***** Document text *****

November 24, 2017 at 12:23 pm #2317Hi Blake,
I have had luminous experiences with the eyes open and closed but am not sure that is the same as the inner light, so I may be among the “variables.” If it is different than that maybe the inner light will yet happen, maybe not.
In terms of complete pacification, it seems, at least for me, that as meditative joy spreads it crowds-out normal sensory information, leaving room only for itself.
So, in terms of unification, pacification, and physical pliancy, meditative joy can do the job. I may be an isolated example. Of course, a concentrative/absorptive state with metacognitive awareness and attention must first reduce sensory input before meditative joy can spread.
As Culadasa points out, one can cultivate pleasure as a preliminary to the meditative joy. This cultivation helps diminish sensory information thereby making it easier for metacognitive awareness and attention.
Thank you for your response, Blake. It was helpful.
John
November 14, 2017 at 8:53 pm #2285Thank you for that explanation, which got me to looking further. I found this in Thanissaro Bhikkhu’s book The Shape of Suffering: A Study of Dependent Co-Arising:
“The upshot of [Chapter Three] is that a person aiming to put an end to suffering does not need to know all the ins and outs of dependent co-arising, because the practice can be completed by focusing on any one of its component factors. Once that one factor is understood, that understanding will spread to the other factors as well. Still,an appreciation of the complexity of dependent co-arising helps to explain why this is so.”
Available in pdf here: https://www.accesstoinsight.org/lib/authors/thanissaro/shapeofsuffering.pdf
I appreciate that you gave me a new approach. It was clear and to the point.

*****

**To-do list:**
a. According to the forum posts, what does Culadasa say one can cultivate as a preliminary to meditative joy?
b. Render this sentence from the forum posts in Spanish: "So, in terms of unification, pacification, and physical pliancy, meditative joy can do the job."
c. Retype the passage of the forum posts starting with "So, in terms" and going on through "awareness and attention.".
The records are drawn from a different source than the forum posts.

***** Information given *****

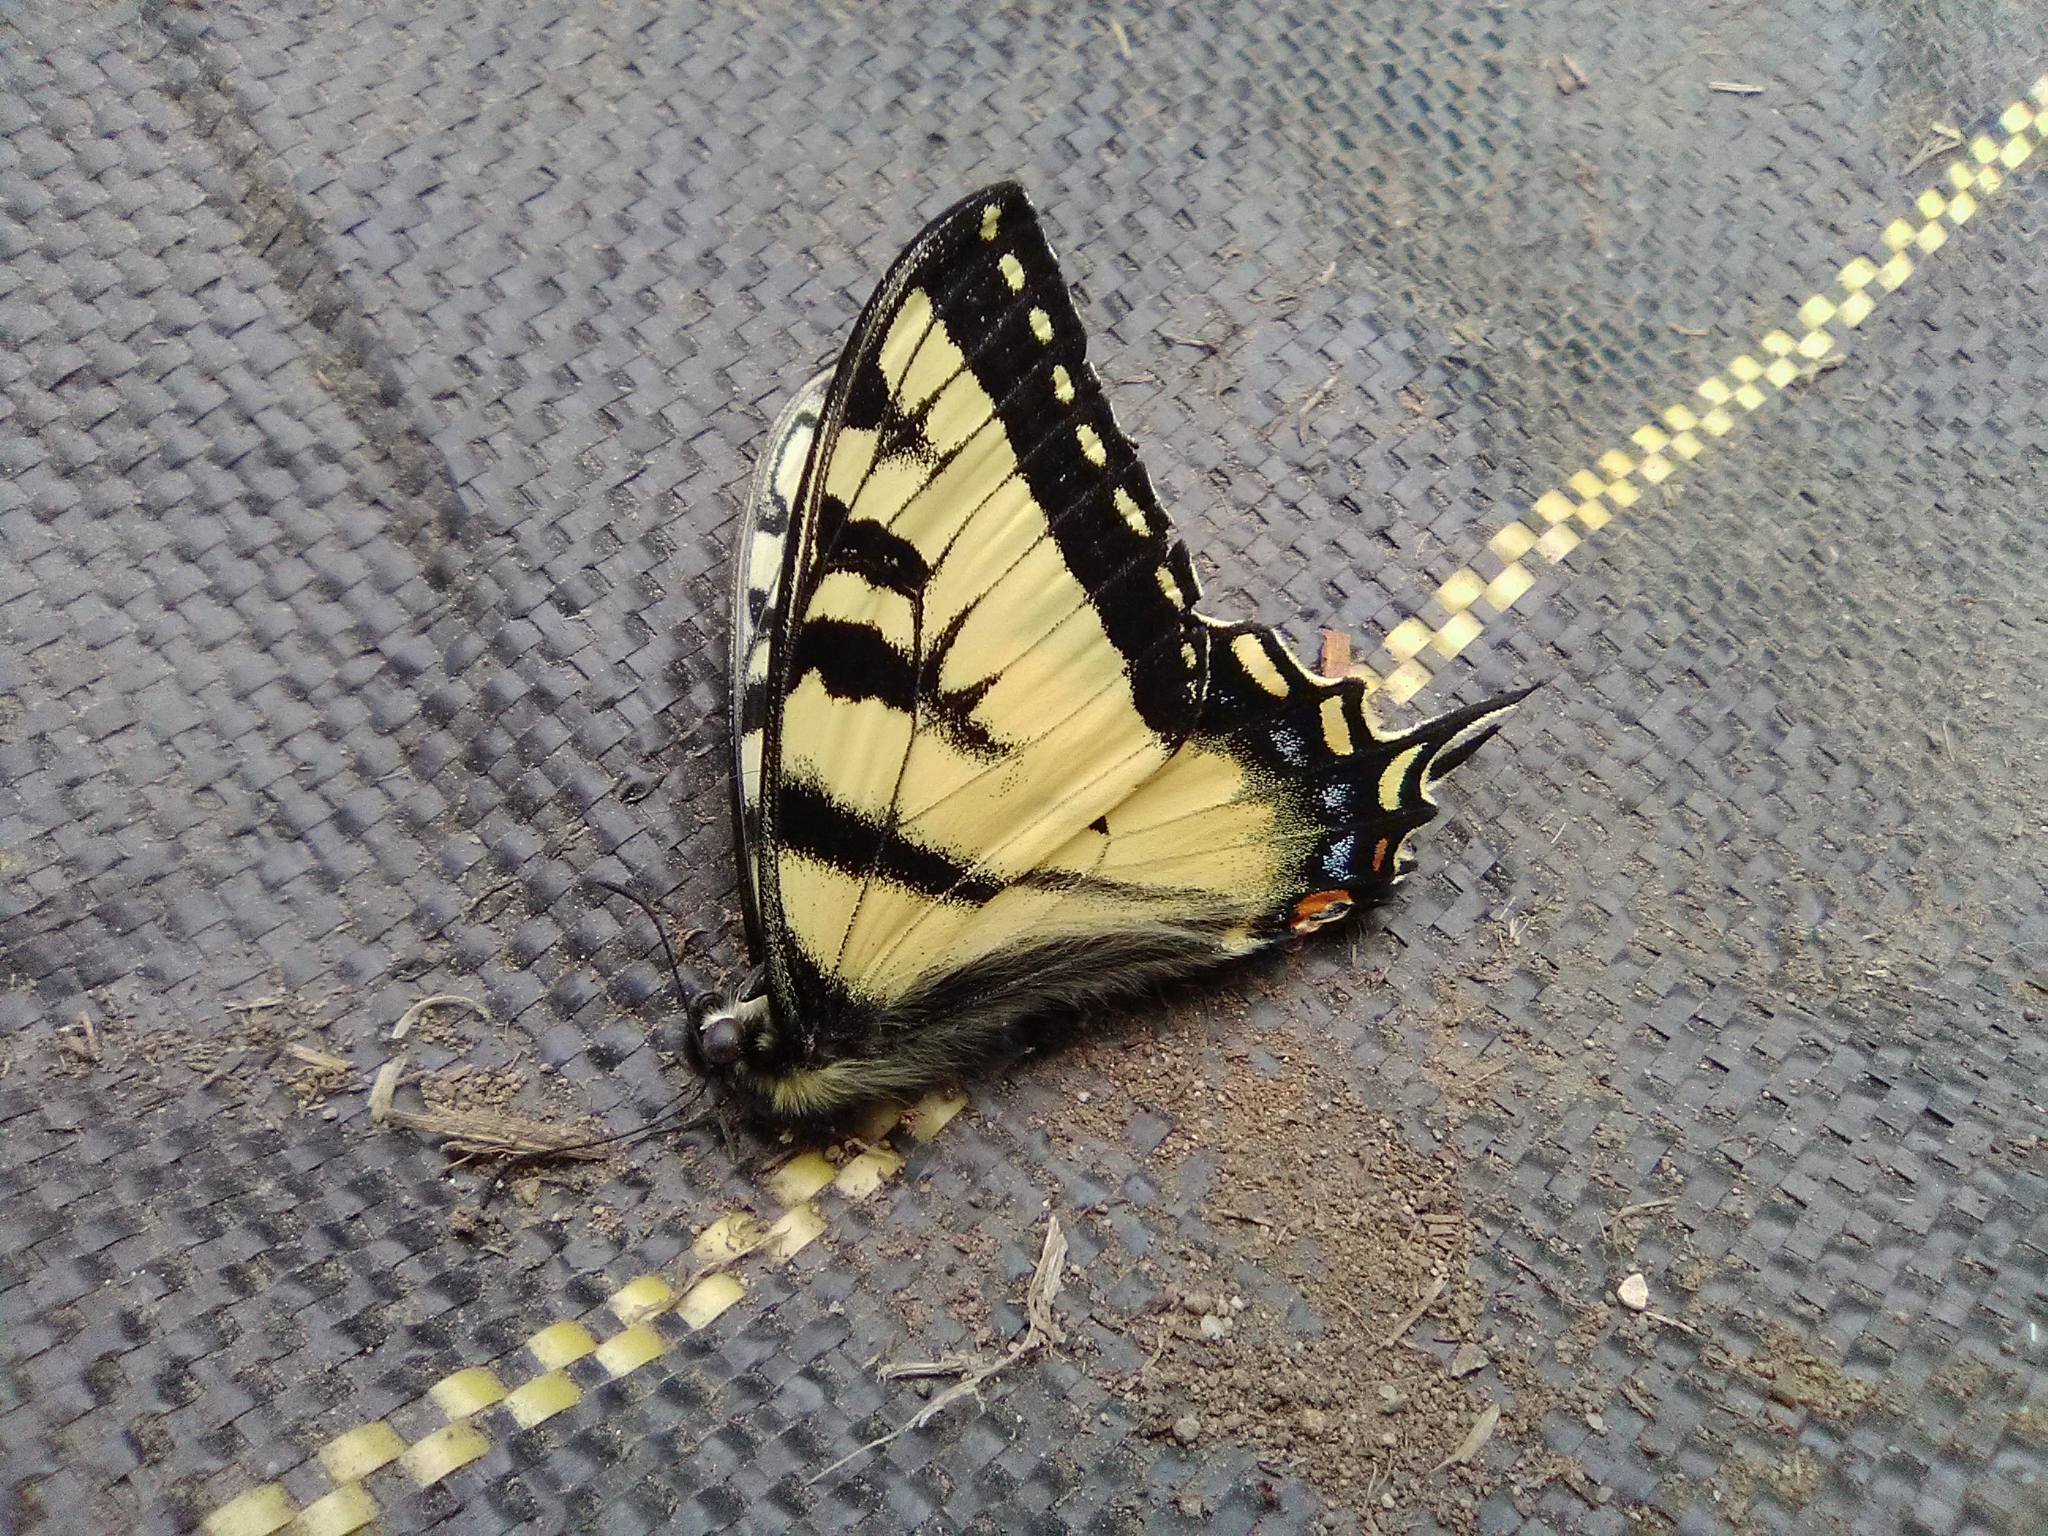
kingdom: Animalia
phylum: Arthropoda
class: Insecta
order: Lepidoptera
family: Papilionidae
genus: Papilio
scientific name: Papilio canadensis
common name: Canadian tiger swallowtail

*****

**Expected results:**
a. Pleasure.

b. Así que, en términos de unificación, pacificación y flexibilidad física, el gozo meditativo puede cumplir la función.

c.
So, in terms of unification, pacification, and physical pliancy, meditative joy can do the job. I may be an isolated example. Of course, a concentrative/absorptive state with metacognitive awareness and attention must first reduce sensory input before meditative joy can spread.
As Culadasa points out, one can cultivate pleasure as a preliminary to the meditative joy. This cultivation helps diminish sensory information thereby making it easier for metacognitive awareness and attention.